Sharing digital skills

Software developer Ismail Norri shares how he has been helping young people in Morocco discover a positive future through digital technology.

Based in Casablanca, Morocco, Ismail recently brought his enlightened attitude to giving and receiving when he volunteered to run a training session for young Moroccans wanting to learn about working in digital technologies.

Give the best you can

“For me it’s simple – giving is receiving,” says Ismail. “When you give, you receive something back. And when you give the best you can, it brings happiness. The same thing happens with teaching. When you teach, you learn what you don’t know. You could even say that the next level of learning is teaching.”

The training session Ismail volunteered for was part of a free training course in coding and software development. It continues Capgemini Morocco’s ongoing partnership with YouCode, a school that offers support to young students in the digital field and readies them for a career in technology.

Ismail’s session was attended by a diverse mix of students and school and college graduates. “It was meant to run for two hours for 20 people, but it proved very popular,” he says. “We ended up with 83 people participating, and we stayed for three hours.”

The class was based on an introduction to Angular, a platform used for front-end (user-interface) website and app development, and also included time for questions and answers about software development and careers in digital technology.

“To help the students learn about Angular, we took a learning-by-doing approach,” says Ismail. “We worked together to solve a ‘use case’ – an example of something that they might encounter in the real world. Later in the session, I also shared best practices based on real things I’ve been doing in my own work.”

As well as learning technical skills, Ismail says the session also encouraged teamwork.

“Collective intelligence is powerful,” he says. “When people come together to think collectively, they can solve problems quicker and innovate better. Innovation is a key skill in software development and when you are a developer you don’t work alone, you work as a team of people who all bring different skills. That means having soft skills such as leadership, teamwork, and critical thinking, as well as the technical skills for coding. One of the things I like best about Capgemini is that you work as a team. I used to play rugby, and at Capgemini we work together like a rugby team.”

Continuous learning

One of the most enjoyable aspects of being a software developer, Ismail says, is that you always have the opportunity to learn new skills.

“I really wanted to encourage the students in our session to have an attitude of continuous learning,” says Ismail. “Technology advances quickly, and what is normal today can be replaced with something better tomorrow. As a developer, you always need to keep up with change and continue to learn new skills. It’s good to know this from the start.”

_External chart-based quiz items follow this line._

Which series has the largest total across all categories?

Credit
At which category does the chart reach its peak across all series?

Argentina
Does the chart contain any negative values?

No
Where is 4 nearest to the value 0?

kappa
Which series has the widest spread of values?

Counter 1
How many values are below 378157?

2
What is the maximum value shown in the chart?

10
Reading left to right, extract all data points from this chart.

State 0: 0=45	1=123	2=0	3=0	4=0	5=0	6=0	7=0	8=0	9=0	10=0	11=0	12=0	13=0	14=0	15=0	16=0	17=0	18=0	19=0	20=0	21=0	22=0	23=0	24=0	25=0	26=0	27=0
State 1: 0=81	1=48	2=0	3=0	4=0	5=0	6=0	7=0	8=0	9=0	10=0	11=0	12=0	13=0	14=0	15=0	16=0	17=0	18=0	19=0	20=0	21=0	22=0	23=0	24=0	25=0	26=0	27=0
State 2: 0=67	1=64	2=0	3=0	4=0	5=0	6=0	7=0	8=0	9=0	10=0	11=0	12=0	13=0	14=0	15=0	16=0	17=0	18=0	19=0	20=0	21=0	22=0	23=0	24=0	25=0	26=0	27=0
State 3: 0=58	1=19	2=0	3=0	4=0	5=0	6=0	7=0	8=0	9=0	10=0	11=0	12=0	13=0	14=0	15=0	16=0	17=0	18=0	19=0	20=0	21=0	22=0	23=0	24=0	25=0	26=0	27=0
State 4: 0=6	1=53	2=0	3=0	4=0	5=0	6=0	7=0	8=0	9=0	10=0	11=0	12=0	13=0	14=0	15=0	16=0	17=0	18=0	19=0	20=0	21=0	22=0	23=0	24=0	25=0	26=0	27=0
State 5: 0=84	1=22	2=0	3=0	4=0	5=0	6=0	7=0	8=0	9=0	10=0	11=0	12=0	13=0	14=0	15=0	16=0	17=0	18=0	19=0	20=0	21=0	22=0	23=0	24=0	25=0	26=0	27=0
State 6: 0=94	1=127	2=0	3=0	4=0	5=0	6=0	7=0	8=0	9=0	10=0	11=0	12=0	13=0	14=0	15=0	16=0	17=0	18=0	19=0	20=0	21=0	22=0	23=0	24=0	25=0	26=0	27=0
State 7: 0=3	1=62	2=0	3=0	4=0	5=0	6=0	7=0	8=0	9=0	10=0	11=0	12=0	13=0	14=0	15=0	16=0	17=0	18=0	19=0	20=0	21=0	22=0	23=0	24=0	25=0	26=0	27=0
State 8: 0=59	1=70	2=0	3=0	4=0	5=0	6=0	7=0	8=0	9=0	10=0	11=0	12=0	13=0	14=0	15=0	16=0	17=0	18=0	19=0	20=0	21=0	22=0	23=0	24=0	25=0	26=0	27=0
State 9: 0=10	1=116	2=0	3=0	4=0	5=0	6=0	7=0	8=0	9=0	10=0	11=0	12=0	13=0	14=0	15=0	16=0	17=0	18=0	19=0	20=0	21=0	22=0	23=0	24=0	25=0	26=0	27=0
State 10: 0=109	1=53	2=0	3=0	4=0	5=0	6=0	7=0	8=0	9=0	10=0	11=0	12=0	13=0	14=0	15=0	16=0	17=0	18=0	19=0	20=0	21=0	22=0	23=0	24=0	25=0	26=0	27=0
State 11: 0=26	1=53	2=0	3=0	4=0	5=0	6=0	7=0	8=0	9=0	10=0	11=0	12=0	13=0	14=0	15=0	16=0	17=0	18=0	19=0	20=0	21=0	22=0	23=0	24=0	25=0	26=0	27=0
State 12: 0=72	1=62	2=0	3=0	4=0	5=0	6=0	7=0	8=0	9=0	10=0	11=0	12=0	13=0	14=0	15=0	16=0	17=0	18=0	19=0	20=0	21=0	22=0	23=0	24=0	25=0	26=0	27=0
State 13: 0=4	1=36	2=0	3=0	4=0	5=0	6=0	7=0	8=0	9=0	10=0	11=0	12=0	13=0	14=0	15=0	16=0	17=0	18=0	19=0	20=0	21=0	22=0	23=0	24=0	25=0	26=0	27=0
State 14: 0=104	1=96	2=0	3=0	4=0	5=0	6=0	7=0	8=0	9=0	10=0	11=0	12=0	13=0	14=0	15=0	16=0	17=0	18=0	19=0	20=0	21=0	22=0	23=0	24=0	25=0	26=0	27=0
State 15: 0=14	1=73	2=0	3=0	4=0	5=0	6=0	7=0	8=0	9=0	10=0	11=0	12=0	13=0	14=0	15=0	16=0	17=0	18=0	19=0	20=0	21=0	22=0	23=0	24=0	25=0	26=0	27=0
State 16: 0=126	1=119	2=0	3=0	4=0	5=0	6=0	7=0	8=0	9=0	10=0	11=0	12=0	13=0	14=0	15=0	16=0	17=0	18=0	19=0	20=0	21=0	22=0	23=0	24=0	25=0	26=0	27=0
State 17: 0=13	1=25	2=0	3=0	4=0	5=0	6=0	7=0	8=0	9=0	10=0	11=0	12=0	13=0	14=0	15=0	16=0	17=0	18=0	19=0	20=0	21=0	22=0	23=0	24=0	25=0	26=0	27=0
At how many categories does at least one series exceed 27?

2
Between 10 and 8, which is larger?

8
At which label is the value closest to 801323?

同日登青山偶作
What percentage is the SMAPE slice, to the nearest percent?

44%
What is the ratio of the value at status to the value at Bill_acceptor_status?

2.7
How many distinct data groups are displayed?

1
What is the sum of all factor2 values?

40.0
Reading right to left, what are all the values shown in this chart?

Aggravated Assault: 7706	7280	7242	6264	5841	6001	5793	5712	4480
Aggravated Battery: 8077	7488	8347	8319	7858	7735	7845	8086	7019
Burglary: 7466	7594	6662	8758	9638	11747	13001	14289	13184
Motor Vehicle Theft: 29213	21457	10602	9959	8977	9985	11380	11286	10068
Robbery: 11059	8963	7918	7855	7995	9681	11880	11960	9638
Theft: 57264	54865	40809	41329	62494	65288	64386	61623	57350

Ultimately, he says, working in technology and software development is about solving problems.

“When someone comes to you with a problem and you apply your skills and experience to it and solve it, then that’s the best thing. Technology frees us to have space to think and innovate, which facilitates our lives and helps us solve problems for humanity. I think this is the main goal in what we do. We need to dream big, work hard, and innovate – and along with some technology skills, that’s what I wanted to pass on to the students.”

The opportunity to ‘pass it on’ is a foundation of Capgemini Morocco’s partnership with YouCode, which has seen 450 people from diverse backgrounds participate in training sessions run by Capgemini employees, as well as 10 employability workshops organized for young people from the Soleterre Morocco association, which promotes social and employment inclusion.

“Something I wanted to emphasize to the people in my session was that I was like them,” says Ismail. “I started from zero but have now have a career as a developer. Everyone is different and brings their own pasts with them. To progress in your career – or to make a better future – everyone faces in the same direction, but everyone takes a slightly different path to get there.”